A class leader board shows the points each group of students has earned from accomplishing different tasks that relate to the production of their start-up companies. Creating customer surveys, launching social media sites and selling their product or service generates points for each team.

“To get around having to form real legal businesses, all profits they make go to a charity of their choice,” Jones said. “They get points if nonprofits endorse.”


On a weekly basis each group presents their progression or regression in front of the class as a way to gain feedback from the professor and their peers, a process Jones believes is crucial to learning.

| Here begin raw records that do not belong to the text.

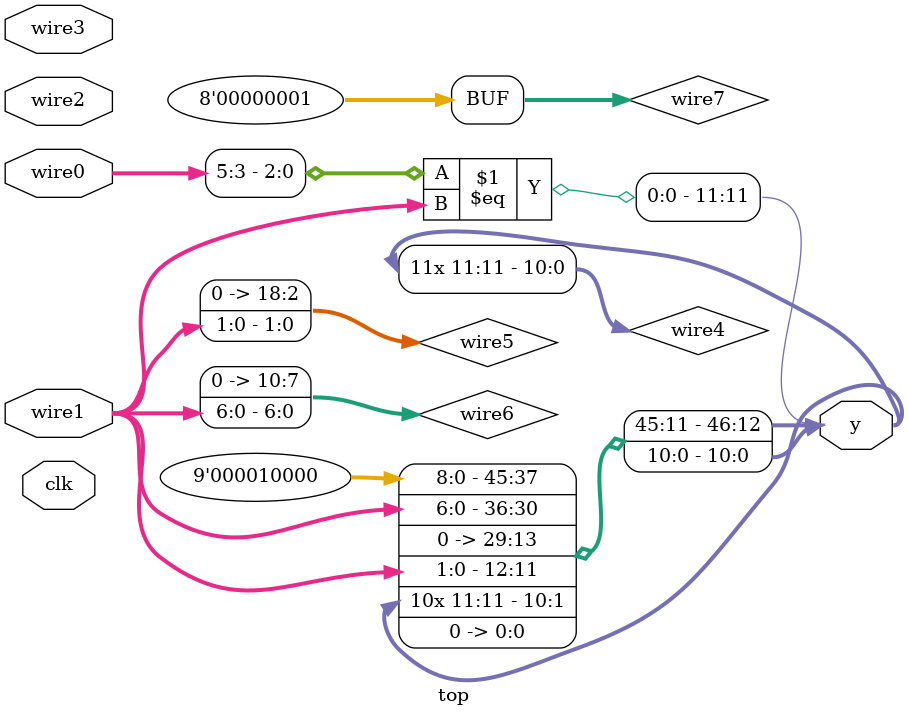
<source format=v>
module top
#(parameter param8 = (({{((8'ha6) ^~ (8'ha1)), (&(8'hb6))}} > ((~((8'hb1) ? (8'had) : (8'h9c))) == ((~(8'ha4)) >= ((8'ha0) ? (8'h9e) : (8'h9d))))) ? ((8'h9f) ? (~(^(~|(8'ha5)))) : ((((8'had) <= (8'h9f)) ^ {(8'ha2)}) ? {((8'hb5) ^~ (8'hbf))} : ((~|(8'ha1)) ? ((8'hb7) <<< (8'ha1)) : (^(8'hac))))) : (^~((^((7'h40) ^~ (8'hb8))) < (|((8'ha4) <<< (8'h9d)))))))
(y, clk, wire3, wire2, wire1, wire0);
  output wire [(32'h2e):(32'h0)] y;
  input wire [(1'h0):(1'h0)] clk;
  input wire signed [(5'h11):(1'h0)] wire3;
  input wire [(5'h13):(1'h0)] wire2;
  input wire [(4'ha):(1'h0)] wire1;
  input wire [(5'h11):(1'h0)] wire0;
  wire signed [(3'h7):(1'h0)] wire7;
  wire [(4'ha):(1'h0)] wire6;
  wire signed [(5'h12):(1'h0)] wire5;
  wire [(4'ha):(1'h0)] wire4;
  assign y = {wire7, wire6, wire5, wire4, (1'h0)};
  assign wire4 = $signed((wire0[(3'h5):(2'h3)] == $signed($signed({wire1}))));
  assign wire5 = wire1[(1'h1):(1'h0)];
  assign wire6 = wire1[(3'h6):(1'h0)];
  assign wire7 = $unsigned($signed((~&$signed($unsigned(wire5)))));
endmodule

</source>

“It’s less lecture-based, and more of a hands-on class,” said UMD junior Grayson O’Driscoll, co-founder of North Shore Clothing Co., an online business created in the class along with Katie Swanson, Riley Mudek, Kara Burley and Dana Radermacher.

North Shore Clothing Co. was created by the five undergraduate business students who saw an opportunity to “revamp” northern Minnesota-inspired apparel with an eco-friendly mentality. Each student has different roles according to their strengths. O’Driscoll, for example, specializes in graphic design and brand identity. Others in the group handle customer support, financial planning, social media marketing and other tasks.

Since the launch of the business in October, the North Shore Clothing has made more than $600 in profits; the students chose to donate their earnings to Sugarloaf: The North Shore Stewardship Association, a group that works to preserve and restore the natural environment along Minnesota’s North Shore.

Duluth Screen Printing Co. makes the group’s shirts.

“Their focus is being environmentally friendly at a reasonable price,” Burley said - which fits with the North Shore Clothing’s mission of promoting environmental sustainability.

The team decided to play it safe by selling only long- or short-sleeved T-shirts to begin with, Burley said. But after conducting a recent survey, the group may start selling hats and sweatshirts to accommodate Duluth’s winter weather.

Other businesses started by student groups this semester include another T-shirt company; a service matching UMD students who drive with homeowners who have space for parking cars; a dock-removal business; and a group trying to bring an indoor sports dome to the Northland.


“After the class is over the students can choose to do whatever they want with their business; it’s theirs,” Jones said.